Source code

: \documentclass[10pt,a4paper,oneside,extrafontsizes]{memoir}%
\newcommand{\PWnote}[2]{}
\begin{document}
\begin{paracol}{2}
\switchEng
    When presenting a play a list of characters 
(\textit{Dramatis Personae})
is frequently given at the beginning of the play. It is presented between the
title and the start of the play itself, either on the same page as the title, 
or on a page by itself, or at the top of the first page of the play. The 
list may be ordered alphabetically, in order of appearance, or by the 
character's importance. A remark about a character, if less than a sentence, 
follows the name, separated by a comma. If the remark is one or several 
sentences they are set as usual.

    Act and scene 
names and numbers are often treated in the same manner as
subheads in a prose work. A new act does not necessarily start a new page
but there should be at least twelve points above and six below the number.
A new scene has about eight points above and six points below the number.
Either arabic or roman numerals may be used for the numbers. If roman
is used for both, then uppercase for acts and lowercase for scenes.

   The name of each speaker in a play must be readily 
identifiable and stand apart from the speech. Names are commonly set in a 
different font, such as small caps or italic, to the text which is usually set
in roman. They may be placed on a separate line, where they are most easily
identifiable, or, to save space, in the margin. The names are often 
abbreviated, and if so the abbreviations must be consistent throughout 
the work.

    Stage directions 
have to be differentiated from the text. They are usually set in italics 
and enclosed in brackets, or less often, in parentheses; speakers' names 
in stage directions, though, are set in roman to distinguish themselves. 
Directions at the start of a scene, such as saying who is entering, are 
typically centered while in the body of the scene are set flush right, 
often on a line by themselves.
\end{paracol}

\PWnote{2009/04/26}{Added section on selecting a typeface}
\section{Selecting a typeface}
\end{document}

===============

#### [What is needed]
Repeat each of the entries exactly.

#### [Response]
Source code

: \documentclass[10pt,a4paper,oneside,extrafontsizes]{memoir}%
\newcommand{\PWnote}[2]{}
\begin{document}
\begin{paracol}{2}
\switchEng
    When presenting a play a list of characters 
(\textit{Dramatis Personae})
is frequently given at the beginning of the play. It is presented between the
title and the start of the play itself, either on the same page as the title, 
or on a page by itself, or at the top of the first page of the play. The 
list may be ordered alphabetically, in order of appearance, or by the 
character's importance. A remark about a character, if less than a sentence, 
follows the name, separated by a comma. If the remark is one or several 
sentences they are set as usual.

    Act and scene 
names and numbers are often treated in the same manner as
subheads in a prose work. A new act does not necessarily start a new page
but there should be at least twelve points above and six below the number.
A new scene has about eight points above and six points below the number.
Either arabic or roman numerals may be used for the numbers. If roman
is used for both, then uppercase for acts and lowercase for scenes.

   The name of each speaker in a play must be readily 
identifiable and stand apart from the speech. Names are commonly set in a 
different font, such as small caps or italic, to the text which is usually set
in roman. They may be placed on a separate line, where they are most easily
identifiable, or, to save space, in the margin. The names are often 
abbreviated, and if so the abbreviations must be consistent throughout 
the work.

    Stage directions 
have to be differentiated from the text. They are usually set in italics 
and enclosed in brackets, or less often, in parentheses; speakers' names 
in stage directions, though, are set in roman to distinguish themselves. 
Directions at the start of a scene, such as saying who is entering, are 
typically centered while in the body of the scene are set flush right, 
often on a line by themselves.
\end{paracol}

\PWnote{2009/04/26}{Added section on selecting a typeface}
\section{Selecting a typeface}
\end{document}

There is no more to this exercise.